As to IPS, do you, perchance, have all protections enabled in "Prevent" mode? Smiley Happy

In the Virtual System Cluster Properties, the IPS Activation Mode is at "Detect only"

Keep in mind that detect will use more CPU than prevent. When you prevent soemthing that´s the end of it, but with detect it will just pas through all valid signatures.

Next to that correct me if I´m wrong but I understood that Dynamic dispatching should be avalable in R80.10 VSX as well?

Regards, Maarten
As Vladimir wrote we have more questions then answers . Cpview can help you determine the heavy connections. Which process takes 100% ? What about securexl optimization ? 

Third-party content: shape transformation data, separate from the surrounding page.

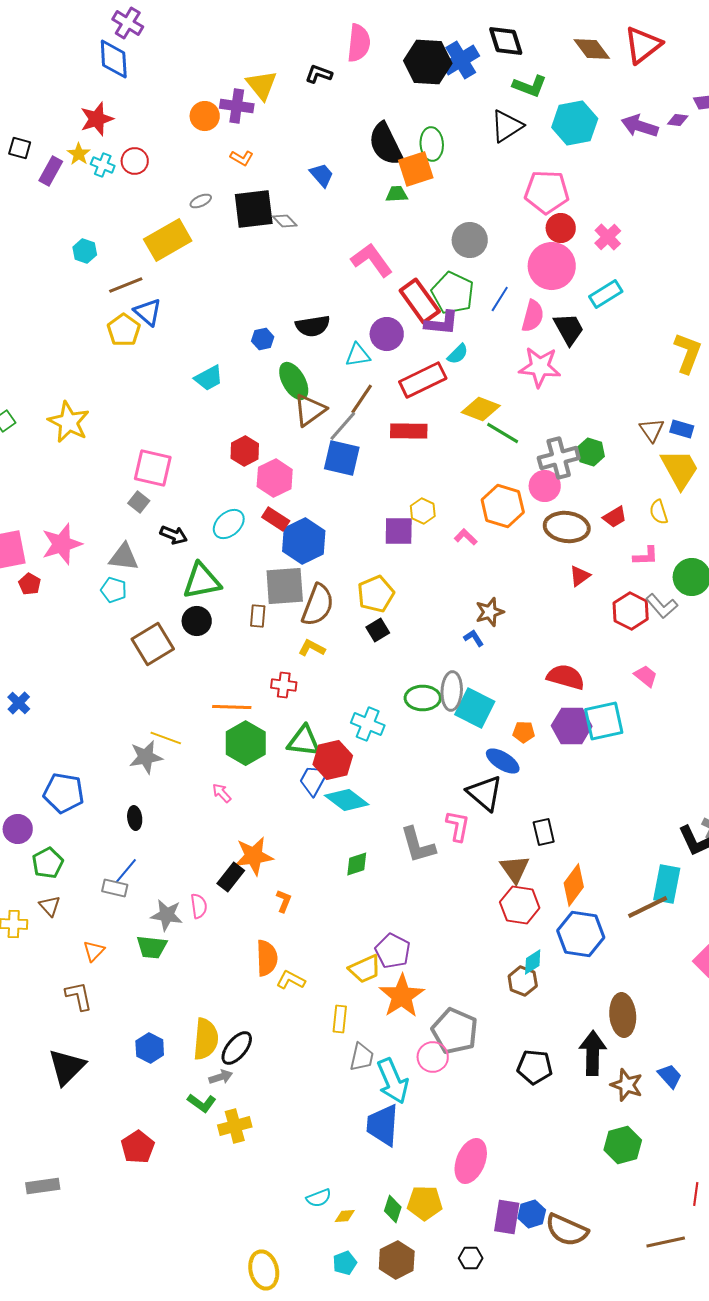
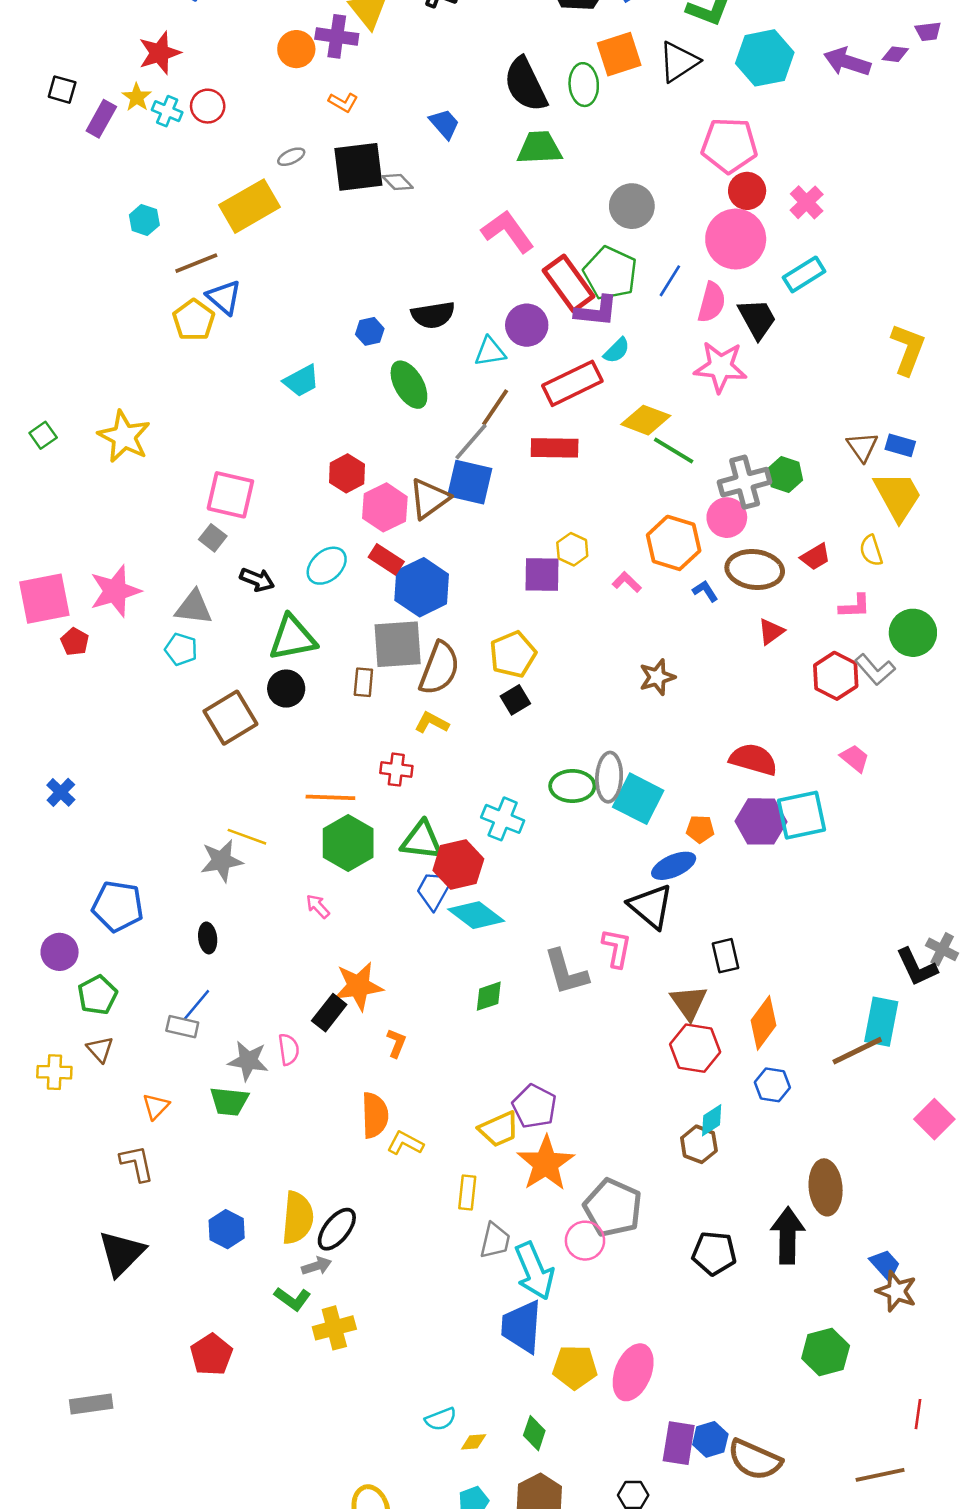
orange square: (416, 169) -> (619, 54), moved
green trapezoid: (397, 194) -> (539, 148), size x1.6
brown triangle: (310, 410) -> (429, 499), moved
blue L-shape: (474, 638) -> (705, 591), moved
blue ellipse: (503, 761) -> (674, 866), turned -56
blue hexagon: (581, 934) -> (772, 1085), size x0.6
brown star: (627, 1085) -> (896, 1291), moved
yellow pentagon: (425, 1203) -> (575, 1367), moved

And what about CoreXL configuration ?

fw ctl multik stat

...Global stats ?

fw ctl pstat

Most of steps to follow are described in sk98348‌ : Best Practices - Security Gateway Performance

So far, it seems like sk61143 was the solution.

We are having the same problem for months. R80.10 running on cluster 15600 appliances with VSX. IPS is not used, mostly around 500 Mbps traffic. Time to time one of the cpu cores hit 100% and clients experience slowness issue mostly and timeouts sometimes.

We are planning to increase VS core amount from 8 to 10 this week but we don't really know if it will fix the problem.

TAC hasn't been able to find a real solution other than bypassing some mostly used ports.

Has anyone experienced the same issue and find the root cause of the problem?